_Work required_.
Count the lines containing "down" in the entries underneath, and state that count without anything else.
Extracted entries Block Start
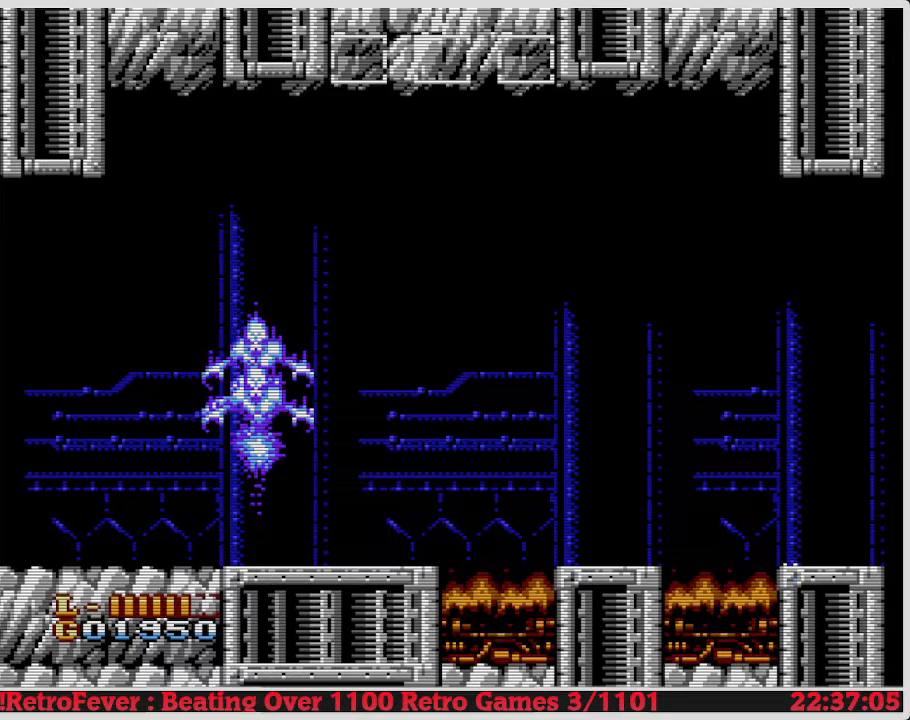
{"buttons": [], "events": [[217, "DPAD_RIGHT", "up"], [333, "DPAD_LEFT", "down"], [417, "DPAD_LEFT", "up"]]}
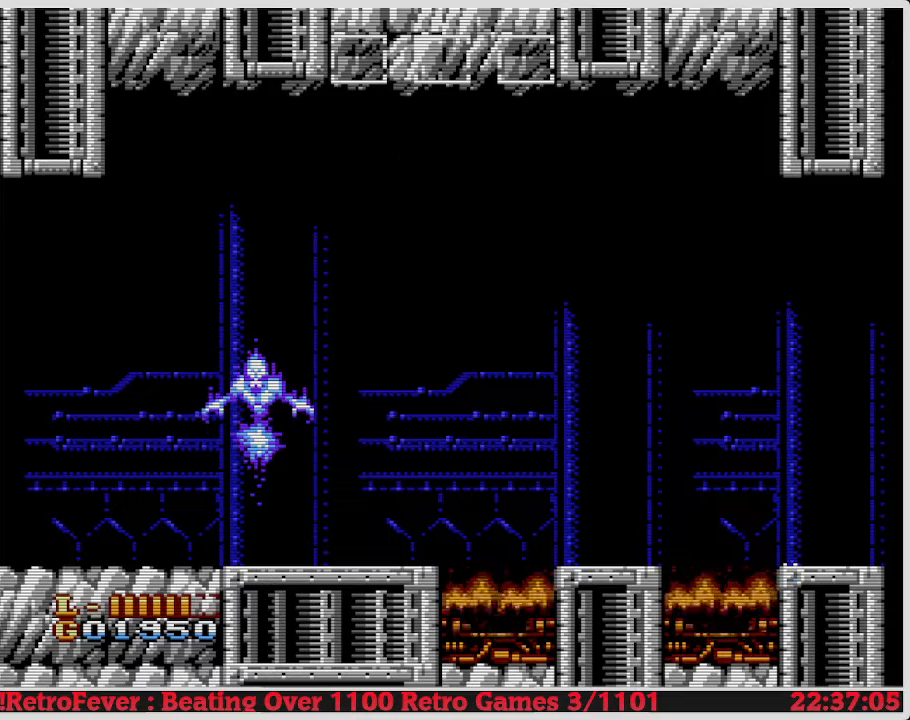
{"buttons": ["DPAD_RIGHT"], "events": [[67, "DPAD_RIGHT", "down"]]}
Extracted entries Block End
Extracted entries Block Start
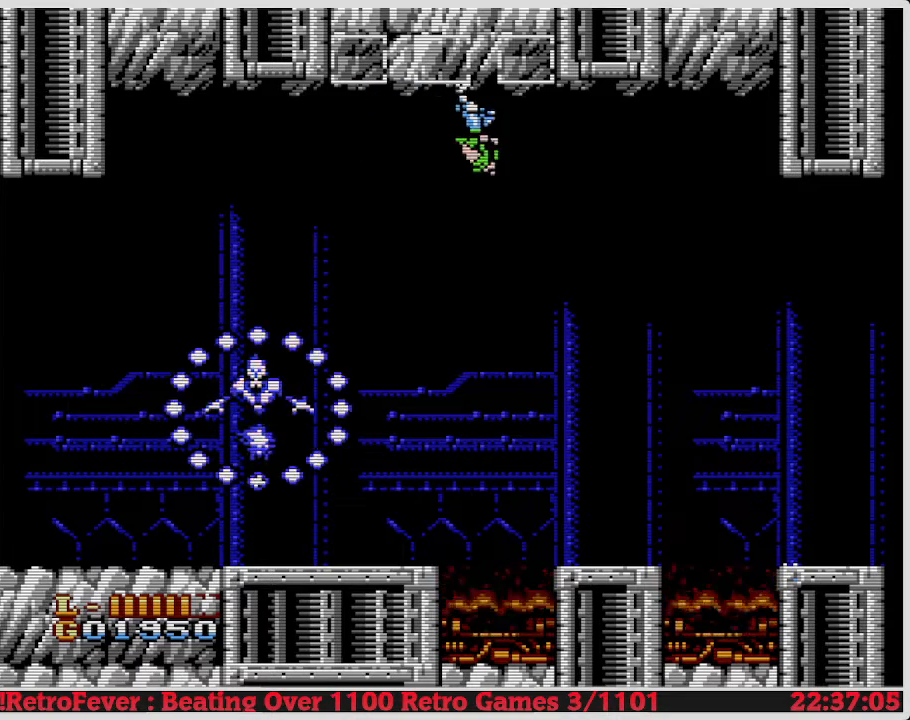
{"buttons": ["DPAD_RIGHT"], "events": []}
Extracted entries Block End
Extracted entries Block Start
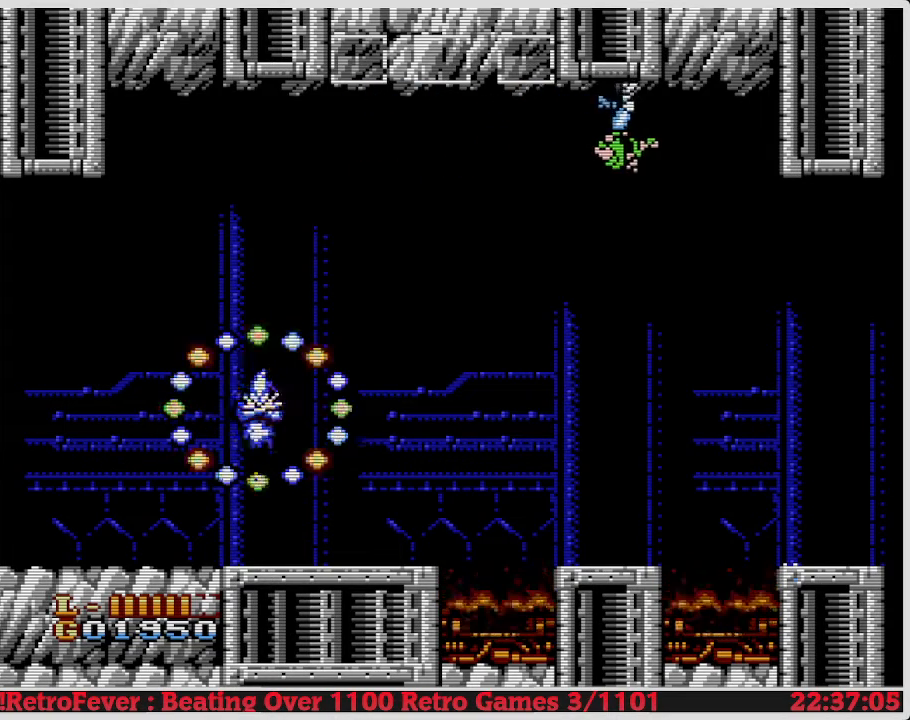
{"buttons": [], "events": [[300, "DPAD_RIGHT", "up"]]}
Extracted entries Block End
_Your solution_.
2